■ Task goal
All of the records below are to be printed exactly; the pictures are to be left out.

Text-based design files
——
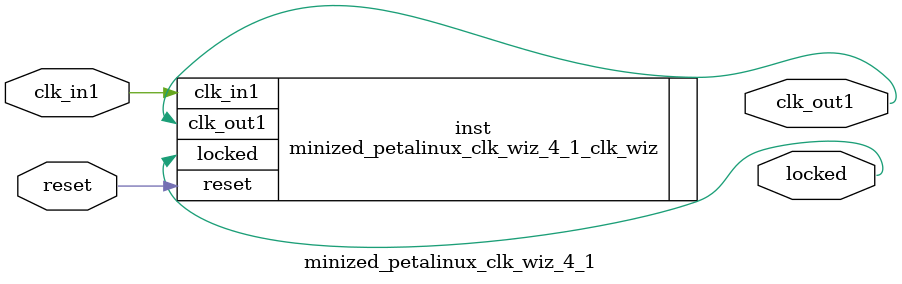
<source format=v>


`timescale 1ps/1ps

(* CORE_GENERATION_INFO = "minized_petalinux_clk_wiz_4_1,clk_wiz_v6_0_1_0_0,{component_name=minized_petalinux_clk_wiz_4_1,use_phase_alignment=true,use_min_o_jitter=false,use_max_i_jitter=false,use_dyn_phase_shift=false,use_inclk_switchover=false,use_dyn_reconfig=false,enable_axi=0,feedback_source=FDBK_AUTO,PRIMITIVE=MMCM,num_out_clk=1,clkin1_period=10.000,clkin2_period=10.000,use_power_down=false,use_reset=true,use_locked=true,use_inclk_stopped=false,feedback_type=SINGLE,CLOCK_MGR_TYPE=NA,manual_override=false}" *)

module minized_petalinux_clk_wiz_4_1 
 (
  // Clock out ports
  output        clk_out1,
  // Status and control signals
  input         reset,
  output        locked,
 // Clock in ports
  input         clk_in1
 );

  minized_petalinux_clk_wiz_4_1_clk_wiz inst
  (
  // Clock out ports  
  .clk_out1(clk_out1),
  // Status and control signals               
  .reset(reset), 
  .locked(locked),
 // Clock in ports
  .clk_in1(clk_in1)
  );

endmodule

</source>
——
■ Answer box
<source format=v>


`timescale 1ps/1ps

(* CORE_GENERATION_INFO = "minized_petalinux_clk_wiz_4_1,clk_wiz_v6_0_1_0_0,{component_name=minized_petalinux_clk_wiz_4_1,use_phase_alignment=true,use_min_o_jitter=false,use_max_i_jitter=false,use_dyn_phase_shift=false,use_inclk_switchover=false,use_dyn_reconfig=false,enable_axi=0,feedback_source=FDBK_AUTO,PRIMITIVE=MMCM,num_out_clk=1,clkin1_period=10.000,clkin2_period=10.000,use_power_down=false,use_reset=true,use_locked=true,use_inclk_stopped=false,feedback_type=SINGLE,CLOCK_MGR_TYPE=NA,manual_override=false}" *)

module minized_petalinux_clk_wiz_4_1 
 (
  // Clock out ports
  output        clk_out1,
  // Status and control signals
  input         reset,
  output        locked,
 // Clock in ports
  input         clk_in1
 );

  minized_petalinux_clk_wiz_4_1_clk_wiz inst
  (
  // Clock out ports  
  .clk_out1(clk_out1),
  // Status and control signals               
  .reset(reset), 
  .locked(locked),
 // Clock in ports
  .clk_in1(clk_in1)
  );

endmodule

</source>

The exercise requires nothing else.